A saúde pública tem tido grande papel na crise, o que não significa que não deva ser aperfeiçoada
A epidemia que já deixa um rastro de mais de 10 mil mortos e 145 mil contaminados ainda avança para chegar ao ápice e constrói uma agenda para o depois da crise. Nela há menos questões novas do que temas e assuntos conhecidos, mas que são negligenciados por políticos, pelo poder público em geral e pela própria sociedade, que não pressiona governos nem escolhe representantes como deveria para resolver problemas básicos que se eternizam.
Há questões que ficam presas no emaranhado da burocracia estatal e na letargia dos poderes, algumas delas paralisadas pela ação de grupos de interesse. Um exemplo consensual é o precário saneamento básico, muito falado mas sem que haja ações com a força necessária para enfrentá-lo. Espera-se que depois da crise um novo marco regulatório para o setor seja aprovado no Congresso, para que empresas privadas possam ampliar sua participação na atividade.
No atendimento à população, ao lado do merecido reconhecimento do trabalho dos profissionais de saúde, destaca-se o Sistema Único de Saúde (SUS), instituído pela Constituição de 1988 com o meritório objetivo de o Estado conceder atendimento a todos, em qualquer ponto do país, gratuitamente. Dentro da visão do “Welfare State” da social-democracia europeia, em que pesados impostos sobre a renda financiam este e outros sistema públicos, como o de educação, garantindo às famílias serviços essenciais de boa qualidade, liberando uma razoável parcela de sua remuneração para o consumo ou a poupança.

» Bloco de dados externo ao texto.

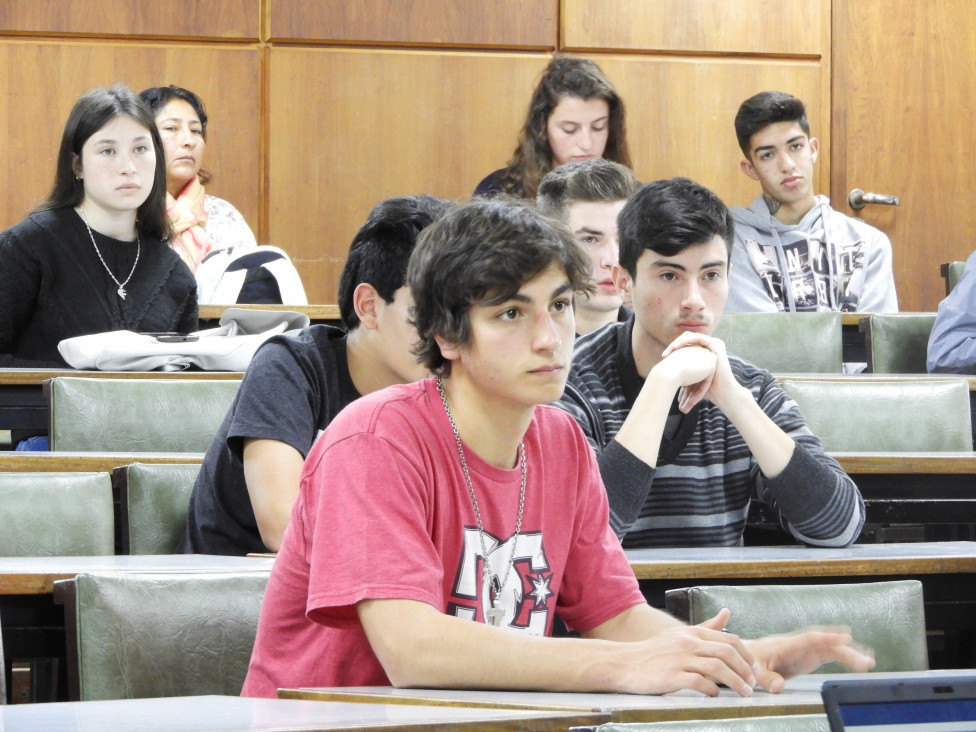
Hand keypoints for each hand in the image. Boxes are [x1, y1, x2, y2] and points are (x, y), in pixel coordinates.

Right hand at [609, 609, 761, 696]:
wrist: (624, 662)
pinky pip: (700, 682)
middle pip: (726, 653)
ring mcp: (679, 659)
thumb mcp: (680, 634)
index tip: (754, 669)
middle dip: (745, 670)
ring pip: (717, 668)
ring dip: (736, 682)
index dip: (746, 655)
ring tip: (744, 693)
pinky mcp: (672, 676)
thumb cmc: (654, 651)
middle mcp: (687, 642)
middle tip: (752, 683)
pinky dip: (712, 690)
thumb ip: (706, 627)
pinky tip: (715, 694)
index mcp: (691, 632)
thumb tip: (727, 612)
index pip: (728, 639)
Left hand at [661, 332, 737, 411]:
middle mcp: (707, 347)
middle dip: (674, 346)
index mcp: (702, 352)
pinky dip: (687, 341)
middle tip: (665, 355)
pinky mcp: (716, 344)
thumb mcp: (690, 377)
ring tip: (670, 350)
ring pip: (691, 337)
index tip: (663, 357)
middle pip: (686, 340)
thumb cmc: (705, 389)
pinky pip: (698, 337)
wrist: (720, 393)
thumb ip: (681, 370)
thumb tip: (662, 367)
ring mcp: (713, 344)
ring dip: (679, 342)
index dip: (672, 349)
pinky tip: (677, 347)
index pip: (684, 344)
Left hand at [745, 628, 875, 692]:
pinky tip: (859, 663)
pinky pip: (830, 655)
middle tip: (865, 659)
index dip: (827, 637)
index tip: (845, 637)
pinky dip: (845, 658)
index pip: (810, 638)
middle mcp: (799, 645)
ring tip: (869, 663)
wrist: (747, 657)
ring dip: (849, 654)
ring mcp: (806, 650)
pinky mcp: (809, 658)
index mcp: (786, 645)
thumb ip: (767, 678)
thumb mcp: (755, 670)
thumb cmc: (750, 660)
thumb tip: (779, 687)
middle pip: (826, 644)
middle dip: (845, 650)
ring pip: (831, 649)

Este objetivo não foi alcançado no Brasil, pelas dificuldades fiscais do Estado, e por isso o SUS precisa ser encarado como um projeto inacabado. Mesmo na Europa o custo deste “Estado de Bem-Estar” pressiona orçamentos de países.
Na crise, o SUS tem funcionado como uma trincheira valiosa de atendimento à população, com todas as conhecidas distorções. Mas para se enfrentar a questão de maneira séria e consequente será preciso descontaminar o tema de maniqueísmos como o da “medicina pública” versus “medicina privada”. A complementação entre as duas deve ser objetivo constante.
É crucial que o SUS, onde também há centros de excelência, melhore a qualidade do atendimento, e este é um objetivo a ser alcançado não apenas pelo fim do “subfinanciamento” do sistema.
O contribuinte precisa estar seguro de que o dinheiro do seu imposto será bem aplicado. O que só acontecerá quando houver uma gestão eficiente e não apenas no SUS, mas em toda a estrutura do Estado. O ideal é que a dedicação do profissional de saúde na epidemia, (no Brasil e no mundo), motivo de justas e emocionadas homenagens, tenha continuidade na melhoria das suas condições de trabalho e de toda a estrutura, para que também a população de renda mais baixa, dependente do SUS, tenha um atendimento digno.
Pode ser que faltem recursos, mas não há dúvida de que o SUS precisa de um choque administrativo, nos seus três segmentos, União, estados e municípios. É uma estrutura gigantesca, com dezenas de milhares de servidores, R$ 140 bilhões de orçamento este ano, e que em 2019 prestou 8 milhões de atendimentos. Há outros arranjos de governança no setor de saúde — fundações, organizações sociais — com bons resultados para os usuários, por utilizarem métodos gerenciais do setor privado, fugindo da cultura autárquica e das regras do estatuto do funcionalismo público, em que a falta da meritocracia esclerosa qualquer sistema.
Em uma organização dessa magnitude, o engessamento de regras fomenta ineficiências graves, difíceis de serem revertidas com o passar do tempo. O resultado é que a conta termina sendo paga pelos milhões que dependem do atendimento do SUS na forma de um serviço de baixa qualidade, o que não significa depreciar seus servidores, dignificados na epidemia. Manter esta situação é agir contra o povo.
O foco que a epidemia fecha sobre a saúde concede a oportunidade de uma rediscussão do SUS com menos ideologia e mais fundamentação. A dedicação dos profissionais que vem sendo demonstrada na crise precisa ter sequência em um amplo projeto de modernização da saúde pública, também em favor deles.